## Exercise aim
Reproduce exactly, with no other output, every line of the data below from the line containing "Could you tell me the" to the end, inclusive.

## Record set
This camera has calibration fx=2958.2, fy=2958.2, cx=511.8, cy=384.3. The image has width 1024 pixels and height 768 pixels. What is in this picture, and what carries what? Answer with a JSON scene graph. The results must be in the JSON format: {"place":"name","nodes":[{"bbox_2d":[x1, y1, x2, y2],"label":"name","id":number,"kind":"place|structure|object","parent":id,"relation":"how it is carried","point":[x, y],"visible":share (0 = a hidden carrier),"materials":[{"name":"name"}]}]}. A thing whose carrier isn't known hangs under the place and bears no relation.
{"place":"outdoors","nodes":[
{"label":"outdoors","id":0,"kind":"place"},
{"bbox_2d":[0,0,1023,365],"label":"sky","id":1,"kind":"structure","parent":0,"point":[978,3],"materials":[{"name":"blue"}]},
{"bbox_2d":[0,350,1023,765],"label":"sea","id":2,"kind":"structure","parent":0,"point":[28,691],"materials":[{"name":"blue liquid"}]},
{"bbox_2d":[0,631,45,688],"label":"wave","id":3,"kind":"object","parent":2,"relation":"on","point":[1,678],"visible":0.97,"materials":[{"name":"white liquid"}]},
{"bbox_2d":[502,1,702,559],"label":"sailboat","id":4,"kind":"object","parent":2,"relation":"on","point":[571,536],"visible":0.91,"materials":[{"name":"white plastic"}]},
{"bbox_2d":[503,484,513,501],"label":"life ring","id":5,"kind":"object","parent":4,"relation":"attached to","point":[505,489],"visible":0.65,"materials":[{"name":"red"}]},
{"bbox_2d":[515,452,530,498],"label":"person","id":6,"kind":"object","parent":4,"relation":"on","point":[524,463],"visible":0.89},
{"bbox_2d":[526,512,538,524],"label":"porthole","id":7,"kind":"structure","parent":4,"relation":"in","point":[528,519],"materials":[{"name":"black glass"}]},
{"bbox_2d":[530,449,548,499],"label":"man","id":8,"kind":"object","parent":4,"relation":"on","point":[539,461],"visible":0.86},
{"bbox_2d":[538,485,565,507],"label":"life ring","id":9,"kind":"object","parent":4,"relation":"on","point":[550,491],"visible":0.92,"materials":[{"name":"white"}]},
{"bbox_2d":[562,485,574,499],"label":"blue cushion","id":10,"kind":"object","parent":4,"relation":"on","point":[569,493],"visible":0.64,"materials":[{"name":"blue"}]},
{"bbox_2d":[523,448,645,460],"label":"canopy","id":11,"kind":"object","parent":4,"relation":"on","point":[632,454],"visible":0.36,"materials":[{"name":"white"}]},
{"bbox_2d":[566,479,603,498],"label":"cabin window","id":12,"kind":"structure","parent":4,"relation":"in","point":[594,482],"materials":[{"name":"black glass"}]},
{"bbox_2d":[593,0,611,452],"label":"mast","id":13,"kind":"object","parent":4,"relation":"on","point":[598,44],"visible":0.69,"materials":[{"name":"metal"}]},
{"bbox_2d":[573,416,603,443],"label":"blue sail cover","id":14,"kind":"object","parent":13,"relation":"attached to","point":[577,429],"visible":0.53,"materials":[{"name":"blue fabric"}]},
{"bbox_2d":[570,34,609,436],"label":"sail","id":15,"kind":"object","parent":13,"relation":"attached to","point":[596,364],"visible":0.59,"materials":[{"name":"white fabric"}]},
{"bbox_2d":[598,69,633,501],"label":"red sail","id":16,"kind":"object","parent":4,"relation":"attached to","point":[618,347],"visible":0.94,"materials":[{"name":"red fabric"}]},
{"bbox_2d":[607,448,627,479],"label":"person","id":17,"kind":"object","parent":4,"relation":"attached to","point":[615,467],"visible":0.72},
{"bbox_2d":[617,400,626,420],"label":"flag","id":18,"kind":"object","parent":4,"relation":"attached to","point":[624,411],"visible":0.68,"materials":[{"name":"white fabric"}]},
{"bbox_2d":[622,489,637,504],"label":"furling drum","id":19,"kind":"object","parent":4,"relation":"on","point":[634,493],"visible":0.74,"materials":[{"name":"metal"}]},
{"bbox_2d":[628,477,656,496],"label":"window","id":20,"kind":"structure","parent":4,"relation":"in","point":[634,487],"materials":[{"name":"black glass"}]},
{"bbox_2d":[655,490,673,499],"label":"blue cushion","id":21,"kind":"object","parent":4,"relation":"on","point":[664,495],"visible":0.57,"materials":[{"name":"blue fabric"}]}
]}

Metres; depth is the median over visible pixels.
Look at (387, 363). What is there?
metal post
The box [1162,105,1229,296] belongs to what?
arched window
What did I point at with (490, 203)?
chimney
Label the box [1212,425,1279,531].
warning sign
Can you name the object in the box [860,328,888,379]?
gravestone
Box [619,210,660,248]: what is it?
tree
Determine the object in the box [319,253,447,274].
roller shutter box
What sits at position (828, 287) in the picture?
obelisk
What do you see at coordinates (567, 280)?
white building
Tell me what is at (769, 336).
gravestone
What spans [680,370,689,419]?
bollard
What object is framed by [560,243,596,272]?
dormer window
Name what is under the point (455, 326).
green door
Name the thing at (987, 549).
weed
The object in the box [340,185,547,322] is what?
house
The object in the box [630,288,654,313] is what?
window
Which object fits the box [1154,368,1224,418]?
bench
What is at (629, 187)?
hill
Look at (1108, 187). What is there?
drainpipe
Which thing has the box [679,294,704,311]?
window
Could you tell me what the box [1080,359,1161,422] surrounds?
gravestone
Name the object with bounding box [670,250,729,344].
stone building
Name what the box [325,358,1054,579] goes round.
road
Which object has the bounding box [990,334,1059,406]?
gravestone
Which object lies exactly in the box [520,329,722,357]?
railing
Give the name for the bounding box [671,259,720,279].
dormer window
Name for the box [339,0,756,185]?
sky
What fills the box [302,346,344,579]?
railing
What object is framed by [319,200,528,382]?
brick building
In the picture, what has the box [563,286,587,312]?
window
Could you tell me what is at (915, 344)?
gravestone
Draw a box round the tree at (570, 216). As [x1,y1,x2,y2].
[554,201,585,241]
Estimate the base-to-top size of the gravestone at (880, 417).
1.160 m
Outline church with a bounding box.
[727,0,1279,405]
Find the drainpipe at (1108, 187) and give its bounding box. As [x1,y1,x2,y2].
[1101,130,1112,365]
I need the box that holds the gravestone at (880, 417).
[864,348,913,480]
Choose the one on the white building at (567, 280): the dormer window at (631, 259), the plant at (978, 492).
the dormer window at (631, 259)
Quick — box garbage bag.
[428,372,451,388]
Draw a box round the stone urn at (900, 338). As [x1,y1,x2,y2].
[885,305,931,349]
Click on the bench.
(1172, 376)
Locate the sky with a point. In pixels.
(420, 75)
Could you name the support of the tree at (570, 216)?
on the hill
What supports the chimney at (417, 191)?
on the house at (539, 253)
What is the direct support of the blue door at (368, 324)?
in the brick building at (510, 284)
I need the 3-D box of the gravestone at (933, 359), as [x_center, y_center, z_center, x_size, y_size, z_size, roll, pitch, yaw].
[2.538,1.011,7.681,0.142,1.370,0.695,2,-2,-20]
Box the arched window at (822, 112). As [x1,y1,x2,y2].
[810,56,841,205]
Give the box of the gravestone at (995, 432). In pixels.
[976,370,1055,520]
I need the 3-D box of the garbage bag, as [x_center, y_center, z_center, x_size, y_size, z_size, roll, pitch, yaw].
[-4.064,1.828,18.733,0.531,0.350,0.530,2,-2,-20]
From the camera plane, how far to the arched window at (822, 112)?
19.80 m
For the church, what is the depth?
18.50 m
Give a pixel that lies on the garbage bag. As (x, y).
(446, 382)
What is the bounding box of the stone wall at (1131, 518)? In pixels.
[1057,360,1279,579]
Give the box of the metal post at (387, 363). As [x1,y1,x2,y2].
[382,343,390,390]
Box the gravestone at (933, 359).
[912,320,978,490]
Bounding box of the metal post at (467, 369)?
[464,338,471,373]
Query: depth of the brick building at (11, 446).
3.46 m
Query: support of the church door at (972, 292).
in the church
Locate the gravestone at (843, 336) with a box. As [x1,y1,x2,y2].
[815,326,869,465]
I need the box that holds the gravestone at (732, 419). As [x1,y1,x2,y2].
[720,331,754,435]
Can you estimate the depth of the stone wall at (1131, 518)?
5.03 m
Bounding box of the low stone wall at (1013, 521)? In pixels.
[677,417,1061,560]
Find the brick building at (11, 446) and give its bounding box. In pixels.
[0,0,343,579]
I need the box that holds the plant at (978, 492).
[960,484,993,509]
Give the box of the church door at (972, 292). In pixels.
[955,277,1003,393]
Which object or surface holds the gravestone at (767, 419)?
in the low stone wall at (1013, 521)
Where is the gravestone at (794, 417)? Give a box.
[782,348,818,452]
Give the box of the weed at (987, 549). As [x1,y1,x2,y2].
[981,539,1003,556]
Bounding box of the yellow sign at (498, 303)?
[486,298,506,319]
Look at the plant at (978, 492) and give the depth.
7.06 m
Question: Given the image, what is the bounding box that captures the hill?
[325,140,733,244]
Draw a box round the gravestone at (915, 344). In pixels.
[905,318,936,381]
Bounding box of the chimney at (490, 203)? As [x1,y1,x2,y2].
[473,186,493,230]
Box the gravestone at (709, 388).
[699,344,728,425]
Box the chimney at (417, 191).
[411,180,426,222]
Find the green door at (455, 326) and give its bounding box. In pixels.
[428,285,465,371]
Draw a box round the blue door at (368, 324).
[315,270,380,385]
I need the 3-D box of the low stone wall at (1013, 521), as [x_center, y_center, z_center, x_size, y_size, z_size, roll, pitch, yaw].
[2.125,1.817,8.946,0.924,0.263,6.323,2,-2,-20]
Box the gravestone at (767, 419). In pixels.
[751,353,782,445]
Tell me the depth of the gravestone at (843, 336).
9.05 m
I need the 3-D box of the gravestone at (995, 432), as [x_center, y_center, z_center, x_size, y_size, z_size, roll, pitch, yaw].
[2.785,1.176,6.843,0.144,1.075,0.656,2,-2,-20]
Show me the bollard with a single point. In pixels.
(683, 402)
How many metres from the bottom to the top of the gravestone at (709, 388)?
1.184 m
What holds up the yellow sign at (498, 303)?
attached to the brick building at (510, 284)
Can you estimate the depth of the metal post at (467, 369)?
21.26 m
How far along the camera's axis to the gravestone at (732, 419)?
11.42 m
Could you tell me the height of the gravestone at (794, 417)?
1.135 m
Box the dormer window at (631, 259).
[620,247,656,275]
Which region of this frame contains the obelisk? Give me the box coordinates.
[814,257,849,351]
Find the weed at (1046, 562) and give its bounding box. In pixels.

## Answer area
Could you tell me the height of the gravestone at (794, 417)?
1.135 m
Box the dormer window at (631, 259).
[620,247,656,275]
Which region of this frame contains the obelisk? Give me the box coordinates.
[814,257,849,351]
Find the weed at (1046, 562) and give its bounding box. In pixels.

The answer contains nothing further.